The compound has been tested in the laboratory on H460 human lung cancer cells, approved by the National Cancer Institute as a member of its 60 cell panel which is the 'gold standard' for testing new anti-cancer drugs, and produced startling results. Dr Bates' research team also tested similar compounds on pancreatic cancer, producing similar cell death to that observed with the lung cancer cells. These results are highly significant, as pancreatic cancer is one of the most difficult cancers to treat and which has a five-year survival rate of less than one per cent.
"As these compounds attack the very heart of the tumour cells, we believe that we have in effect discovered a fundamental 'Achilles heel' for all cancers. The investigation and development of anti-mitochondrial drugs for cancer chemotherapy by our group is unique in the UK and is likely to be extremely significant in man's fight against cancer both here and internationally."
By its very nature capsaicin, and other vanilloids found in the human diet, are safe because we already eat them in many common foods. And some have already been passed for use in treatments for other medical conditions, reducing the number of hurdles needed to get them approved for use in cancer patients.
Dr Bates added: "To develop a new drug costs pharmaceutical companies in the region of $800 million and takes up to 10 years.
"To develop a drug for a secondary medical purpose costs far less, so compounds such as capsaicin and the others we have identified could mean big business. Capsaicin, for example, is already found in treatments for muscle strain and psoriasis -- which raises the question of whether an adapted topical treatment could be used to treat certain types of skin cancer.

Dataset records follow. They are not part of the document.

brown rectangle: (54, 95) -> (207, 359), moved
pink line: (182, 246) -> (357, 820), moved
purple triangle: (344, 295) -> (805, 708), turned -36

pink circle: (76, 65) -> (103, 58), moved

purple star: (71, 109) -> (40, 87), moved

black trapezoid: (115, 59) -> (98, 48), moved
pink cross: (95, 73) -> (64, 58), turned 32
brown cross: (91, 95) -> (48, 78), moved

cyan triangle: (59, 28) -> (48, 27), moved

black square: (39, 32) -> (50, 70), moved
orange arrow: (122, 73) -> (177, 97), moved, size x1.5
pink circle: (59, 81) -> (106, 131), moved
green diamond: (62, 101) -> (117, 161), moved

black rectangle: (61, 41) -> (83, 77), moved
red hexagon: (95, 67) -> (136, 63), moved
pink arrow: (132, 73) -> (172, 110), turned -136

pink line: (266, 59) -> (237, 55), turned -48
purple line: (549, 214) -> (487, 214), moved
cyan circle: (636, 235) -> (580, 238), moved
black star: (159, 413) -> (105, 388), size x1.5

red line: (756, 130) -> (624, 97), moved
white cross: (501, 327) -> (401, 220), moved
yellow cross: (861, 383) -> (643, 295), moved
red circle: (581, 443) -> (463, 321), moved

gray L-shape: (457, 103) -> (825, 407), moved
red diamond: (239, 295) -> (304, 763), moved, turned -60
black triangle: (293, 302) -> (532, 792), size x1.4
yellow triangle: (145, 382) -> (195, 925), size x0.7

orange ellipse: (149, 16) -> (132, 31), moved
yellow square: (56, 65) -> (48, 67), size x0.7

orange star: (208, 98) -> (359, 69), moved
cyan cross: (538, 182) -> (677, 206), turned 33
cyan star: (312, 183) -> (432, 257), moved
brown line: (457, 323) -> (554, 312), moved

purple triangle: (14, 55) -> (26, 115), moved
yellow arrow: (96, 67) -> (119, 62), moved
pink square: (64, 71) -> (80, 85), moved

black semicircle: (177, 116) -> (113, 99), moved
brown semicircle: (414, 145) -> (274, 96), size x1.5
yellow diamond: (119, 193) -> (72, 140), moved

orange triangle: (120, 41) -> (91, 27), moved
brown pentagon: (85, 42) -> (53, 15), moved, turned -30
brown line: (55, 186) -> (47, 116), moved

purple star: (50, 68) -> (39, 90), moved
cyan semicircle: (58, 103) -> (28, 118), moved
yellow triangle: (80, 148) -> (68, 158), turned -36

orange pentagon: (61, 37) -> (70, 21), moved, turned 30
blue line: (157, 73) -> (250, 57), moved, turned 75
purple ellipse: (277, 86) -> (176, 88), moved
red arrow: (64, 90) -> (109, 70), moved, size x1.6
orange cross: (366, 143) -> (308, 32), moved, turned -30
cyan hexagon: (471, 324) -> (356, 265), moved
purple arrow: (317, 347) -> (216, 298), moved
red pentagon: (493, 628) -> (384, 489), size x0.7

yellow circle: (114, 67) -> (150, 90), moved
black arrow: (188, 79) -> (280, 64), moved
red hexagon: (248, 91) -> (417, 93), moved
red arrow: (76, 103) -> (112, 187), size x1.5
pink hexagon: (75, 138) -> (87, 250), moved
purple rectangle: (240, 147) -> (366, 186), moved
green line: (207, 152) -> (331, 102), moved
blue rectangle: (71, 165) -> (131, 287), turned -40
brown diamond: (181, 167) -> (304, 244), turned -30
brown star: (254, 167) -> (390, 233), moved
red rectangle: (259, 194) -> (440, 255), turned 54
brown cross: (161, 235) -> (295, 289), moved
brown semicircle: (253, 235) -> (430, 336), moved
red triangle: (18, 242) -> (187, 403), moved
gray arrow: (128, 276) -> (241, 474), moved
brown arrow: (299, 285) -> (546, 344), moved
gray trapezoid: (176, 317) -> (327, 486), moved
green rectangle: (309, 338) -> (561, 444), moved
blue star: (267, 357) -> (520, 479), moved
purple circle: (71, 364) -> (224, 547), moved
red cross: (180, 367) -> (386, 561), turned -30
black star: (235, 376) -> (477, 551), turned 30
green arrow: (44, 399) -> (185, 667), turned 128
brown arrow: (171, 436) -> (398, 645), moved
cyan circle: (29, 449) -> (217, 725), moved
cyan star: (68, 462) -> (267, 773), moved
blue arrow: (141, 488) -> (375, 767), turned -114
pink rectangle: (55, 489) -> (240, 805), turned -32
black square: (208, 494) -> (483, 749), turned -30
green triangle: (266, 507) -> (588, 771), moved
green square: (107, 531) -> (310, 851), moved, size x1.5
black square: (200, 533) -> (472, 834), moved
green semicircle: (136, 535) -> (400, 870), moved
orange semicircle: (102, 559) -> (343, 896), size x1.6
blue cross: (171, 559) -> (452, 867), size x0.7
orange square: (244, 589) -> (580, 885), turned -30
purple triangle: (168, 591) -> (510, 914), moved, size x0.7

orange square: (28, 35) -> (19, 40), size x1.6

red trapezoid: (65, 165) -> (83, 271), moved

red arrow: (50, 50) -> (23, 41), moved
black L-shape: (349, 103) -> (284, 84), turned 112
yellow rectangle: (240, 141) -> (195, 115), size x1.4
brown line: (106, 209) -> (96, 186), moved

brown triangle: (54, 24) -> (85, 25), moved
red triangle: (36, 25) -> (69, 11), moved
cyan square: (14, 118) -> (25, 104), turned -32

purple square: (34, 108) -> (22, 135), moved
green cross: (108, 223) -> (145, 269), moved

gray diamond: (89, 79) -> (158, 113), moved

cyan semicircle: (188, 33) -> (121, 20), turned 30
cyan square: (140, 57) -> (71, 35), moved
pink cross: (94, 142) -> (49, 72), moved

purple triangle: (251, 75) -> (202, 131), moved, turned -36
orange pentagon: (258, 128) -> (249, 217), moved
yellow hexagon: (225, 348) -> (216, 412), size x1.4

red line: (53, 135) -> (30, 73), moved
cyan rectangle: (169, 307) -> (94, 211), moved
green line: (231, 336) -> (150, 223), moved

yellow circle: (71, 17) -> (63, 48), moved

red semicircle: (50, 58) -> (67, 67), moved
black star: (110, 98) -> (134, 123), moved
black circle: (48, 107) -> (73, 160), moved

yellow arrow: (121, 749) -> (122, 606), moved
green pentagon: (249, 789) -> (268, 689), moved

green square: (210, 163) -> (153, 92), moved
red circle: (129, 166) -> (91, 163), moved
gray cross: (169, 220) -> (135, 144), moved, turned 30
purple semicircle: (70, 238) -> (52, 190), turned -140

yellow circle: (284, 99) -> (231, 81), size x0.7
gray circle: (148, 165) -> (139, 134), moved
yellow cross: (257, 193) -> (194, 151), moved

"We have already identified a number of compounds that are currently used in man for other diseases that have (secondary) anti-cancer actions. We are currently seeking industrial partners to enable these agents to be used in clinical trials with colleagues from Nottingham and other centres in the UK to treat a variety of cancers both in adults and, in particular, in children's cancers, where their younger cells are already 'primed' to die by apoptosis making them more susceptible to these agents.
"It's also possible that cancer patients or those at risk of developing cancer could be advised to eat a diet which is richer in spicy foods to help treat or prevent the disease."
The study has brought together researchers from The University of Nottingham's Schools of Community Health Sciences, Medical and Surgical Sciences and Biomedical Sciences and colleagues from the Welsh School of Pharmacy at Cardiff University.
The study is also the first by the newly-established Nottingham UK-China Collaboration on Complementary and Alternative Medicine (NUKCAM), which consists of researchers from The University of Nottingham and the Chinese National Academy of Sciences, including Professor De-An Guo, Head of the Shanghai Research Centre for Traditional Chinese Medicine Modernization. Professor Guo has expertise in separating out chemical compounds in ancient Chinese herbal remedies, and is collaborating with Dr Bates and his colleagues to establish why compounds used in Chinese medicine are successful in treating cancer and a wide range of other diseases.